Später verkaufte er die Champions Chess Tour an «Chess.com», doch die Sponsorensuche gestaltete sich schwierig. In einem Interview mit einem Schach-Influencer sagte Carlsen 2023, sein Traum-Investor wäre der saudische Staatsfonds PIF. Dieser «Traum» ist nun Wirklichkeit: In diesem Jahr fand das Finalturnier der Champions Chess Tour erstmals am E-Sports World Cup statt.

In den letzten Jahren reiste Carlsen mehrfach nach Saudiarabien, trat bei einer Konferenz auf und ist nun weltweiter Botschafter des E-Sports World Cup – zusammen mit Cristiano Ronaldo, den er bereits zu einem Plausch-Schach-Duell herausgefordert hat.
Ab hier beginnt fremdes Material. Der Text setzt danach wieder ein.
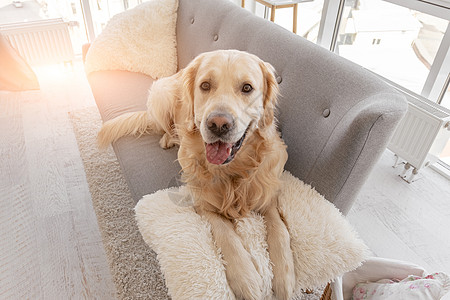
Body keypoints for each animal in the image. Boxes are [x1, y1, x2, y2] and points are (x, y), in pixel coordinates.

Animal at [97, 50, 296, 298]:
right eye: (205, 85)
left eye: (247, 88)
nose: (218, 124)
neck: (234, 171)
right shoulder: (203, 203)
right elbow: (227, 237)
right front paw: (246, 279)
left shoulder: (268, 196)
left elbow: (280, 231)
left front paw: (285, 279)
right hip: (161, 94)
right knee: (165, 126)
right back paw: (169, 137)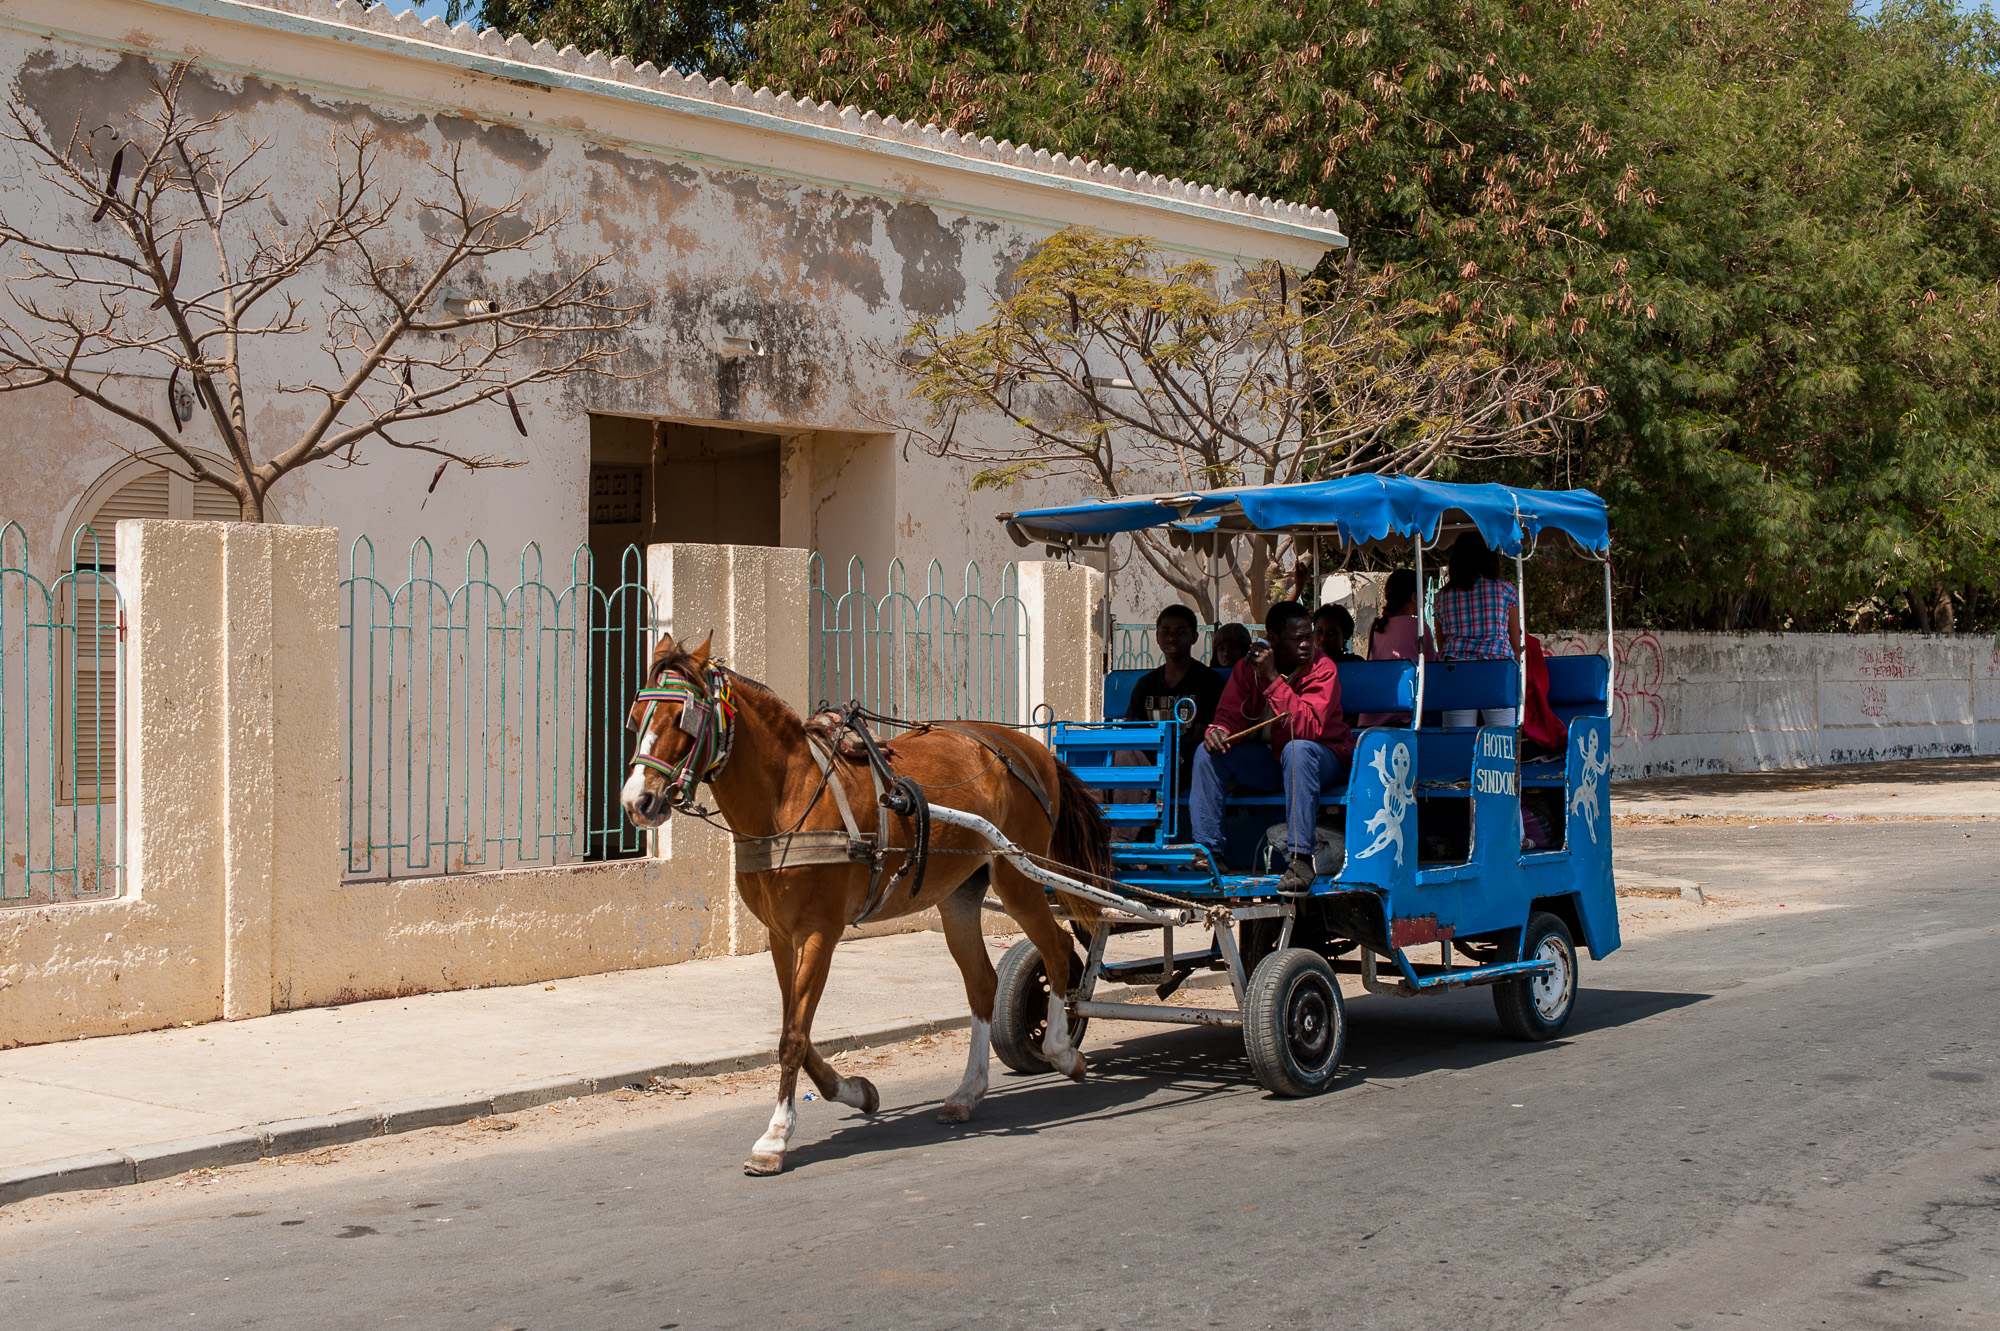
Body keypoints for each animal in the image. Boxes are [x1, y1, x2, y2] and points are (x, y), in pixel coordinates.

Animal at [620, 627, 1112, 1167]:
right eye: (635, 720)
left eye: (684, 720)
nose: (637, 802)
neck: (788, 795)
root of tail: (1027, 745)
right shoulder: (781, 936)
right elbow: (797, 1028)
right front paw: (855, 1091)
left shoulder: (819, 932)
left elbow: (793, 1036)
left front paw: (776, 1135)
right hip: (960, 894)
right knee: (983, 984)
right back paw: (968, 1092)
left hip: (1018, 876)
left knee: (1057, 951)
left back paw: (1062, 1050)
Wie viel Carlsen für sein Engagement kassiert, bleibt offen.

17 Hinrichtungen innerhalb von drei Tagen

Saudiarabien sieht sich immer noch mit dem Vorwurf des Sportswashings konfrontiert. Zur möglichen Vergabe der WM 2034 sagte der frühere Fifa-Reformer und emeritierte Strafrechtsprofessor Mark Pieth zur NZZ: «Die Fifa geht einen Deal mit dem Teufel ein.». Er forderte, dass Saudiarabien gewisse Mindestanforderungen bei Menschenrechten erfüllen müsse.

Am vergangenen Wochenende, als Carlsen in Riad spielte, richtete Saudiarabien innerhalb von drei Tagen 17 Menschen hin. Anfang Juli schrieb Amnesty International, die Zahl der Hinrichtungen sei in Saudiarabien in den vergangenen zehn Jahren kontinuierlich gestiegen und hätte 2024 mit 345 einen Höchststand erreicht.

Carlsen schweigt zu diesen Vorgängen. Er befindet sich damit in bester Gesellschaft: Schliesslich lassen sich auch der frühere Tennisstar Rafael Nadal sowie die Fussballer Lionel Messi und Cristiano Ronaldo vor Saudiarabiens Karren spannen.